The five judges found that the overall impression of the two sets of cases were “significantly different” as the Trunki cases were animals with horns, whilst the Kiddee Cases were insects with antennae or animals with ears.

Magmatic’s chief executive and founder, Rob Law, stated the company was “devastated and bewildered” by this decision. “We created an original product in Trunki and protected it by computer-generated registered design – a process used to protect a third of designs across Europe. In my honest opinion, the Trunki was wilfully ripped off.”

The legal battle has lasted many years and has cost the firm more than £500,000 in fees.

Lawyers and many intellectual property specialists said the ruling was an enormous blow to small creative businesses in the UK that rely on design rights. It’s important that designers take great care when applying for protection for designs in future.

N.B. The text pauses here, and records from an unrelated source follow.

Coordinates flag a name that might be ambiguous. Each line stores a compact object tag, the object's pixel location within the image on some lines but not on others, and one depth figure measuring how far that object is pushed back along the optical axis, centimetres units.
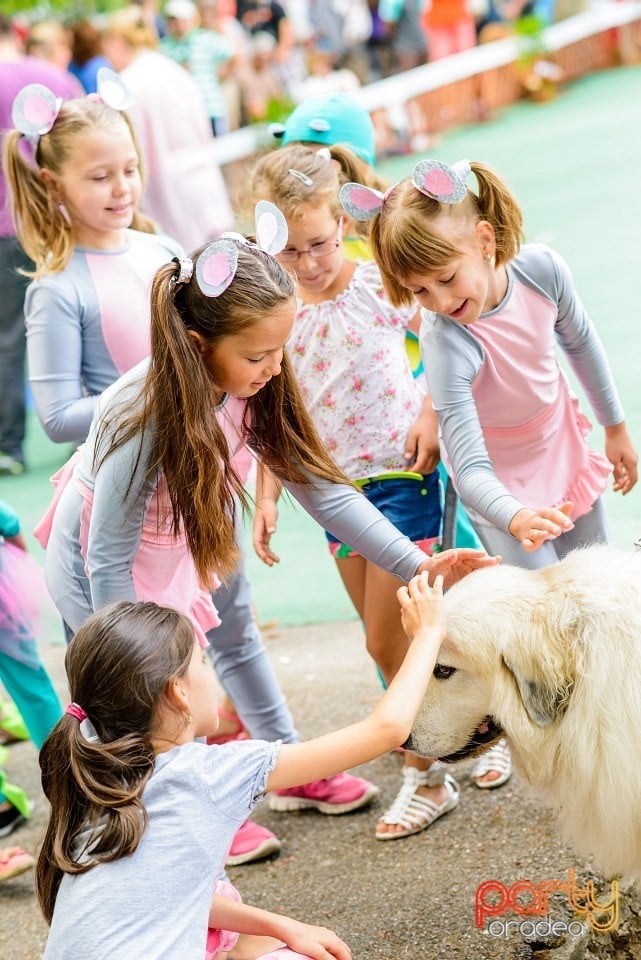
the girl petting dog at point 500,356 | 271
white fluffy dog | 229
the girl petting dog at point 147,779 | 208
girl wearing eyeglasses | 316
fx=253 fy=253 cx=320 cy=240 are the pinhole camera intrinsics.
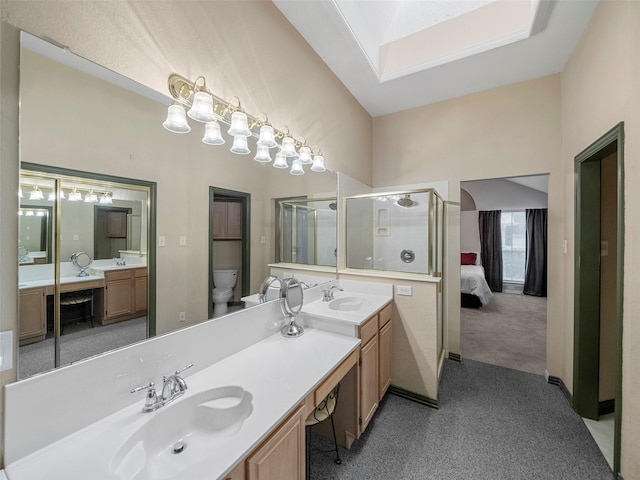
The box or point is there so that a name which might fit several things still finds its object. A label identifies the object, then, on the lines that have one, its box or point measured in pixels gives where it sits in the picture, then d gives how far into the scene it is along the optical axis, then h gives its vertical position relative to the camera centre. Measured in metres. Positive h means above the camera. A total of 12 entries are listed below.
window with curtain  6.10 -0.12
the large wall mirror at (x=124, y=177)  0.85 +0.27
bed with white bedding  4.70 -0.87
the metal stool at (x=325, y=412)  1.40 -0.98
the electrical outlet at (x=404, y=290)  2.27 -0.45
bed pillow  6.05 -0.45
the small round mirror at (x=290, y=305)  1.71 -0.45
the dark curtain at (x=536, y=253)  5.64 -0.29
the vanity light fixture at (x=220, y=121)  1.19 +0.65
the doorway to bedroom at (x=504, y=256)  4.31 -0.38
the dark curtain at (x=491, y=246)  6.11 -0.15
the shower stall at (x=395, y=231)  2.53 +0.10
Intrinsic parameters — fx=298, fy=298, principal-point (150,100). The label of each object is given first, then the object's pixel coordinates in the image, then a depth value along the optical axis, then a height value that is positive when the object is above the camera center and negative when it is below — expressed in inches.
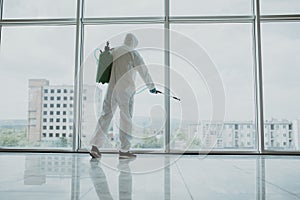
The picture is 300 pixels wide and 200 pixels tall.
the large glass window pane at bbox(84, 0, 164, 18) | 142.3 +53.2
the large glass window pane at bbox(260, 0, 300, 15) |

The good news (for new applicants) is that (coincidentally) the designs registry is proposing to change its fee structure so that "multiple" design applications (i.e. applications that include lots of different designs in them but all filed in one hit on the same day) cost very much less than they used to.  Whereas a single design used to be £60 and each design after than was £40, it will now be £50 for the first one or £70 to file ten, or £90 to file twenty, and so on.  (Our service charge applies on top of that).  So the response to the Trunki case has to be to get really creative with the design filing – pick out all the little bits of the design that are original and present each as a separate additional design in its own right, rather than just file the overall design.  This is going to be where professional help with the filing will really make a difference.

Sadly, we don't have an implementation date for the new designs fees yet.